AVS 63rd International Symposium & Exhibition
    In-Situ and Operando Spectroscopy and Microscopy for Catalysts, Surfaces, & Materials Focus Topic Friday Sessions
       Session IS-FrM

Paper IS-FrM9
In situ Characterization of Green Rust Synthesized in Ionic Liquids by Liquid ToF-SIMS and SALVI

Friday, November 11, 2016, 11:00 am, Room 101C

Session: In situ Characterization of Nanomaterials
Presenter: Juan Yao, Pacific Northwest National Laboratory
Authors: J. Yao, Pacific Northwest National Laboratory
X. Sui, Pacific Northwest National Laboratory
D. Lao, Pacific Northwest National Laboratory
J. Weisenfeld, Pacific Northwest National Laboratory
Y. Zhou, Pacific Northwest National Laboratory
S. Nune, Pacific Northwest National Laboratory
D. Heldebrant, Pacific Northwest National Laboratory
Z. Zhu, Pacific Northwest National Laboratory
X.-Y. Yu, Pacific Northwest National Laboratory
Correspondent: Click to Email
Ionic liquids as green solvents have wide applications in material synthesis, catalysis, and separation.
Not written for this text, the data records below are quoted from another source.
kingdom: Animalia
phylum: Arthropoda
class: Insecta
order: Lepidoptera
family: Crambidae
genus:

A model switchable ionic liquids (SWILs) consisting of 1,8-diazabicycloundec-7-ene (DBU) and 1-hexanol with carbon dioxide (CO2) gas was chosen to synthesize nanocrystalline green rust. Under anoxic conditions, a nanoparticulate green rust with carbonate (nano GR) was synthesized by the addition of methanol to the degassed switchable ionic liquid (SWIL) solution consisting of 1-hexanol, DBU, CO2 and iron (II) acetate (Fe(C2H3O2)2). The structure and oxidation state of nanocrystalline green rust were confirmed using SEM, TEM and Mössbauer spectroscopy. More importantly, the molecular structure change of the ionic liquid leading to green rust formation was characterized using in situ liquid using time-of-flight secondary ion mass spectrometry (ToF-SIMS) coupled with a vacuum compatible microfluidic reactor, SALVI (System for Analysis at the Liquid Vacuum Interface). Principal component analysis (PCA) was conducted to identify the key components of the solvated iron acetate in methanol and the green rust synthesized in the SWILs. Our results show that liquid SIMS can be a useful tool to study complex liquids at the molecular level providing insights in predicative synthesis of nanomaterials using environmentally friendly solvents.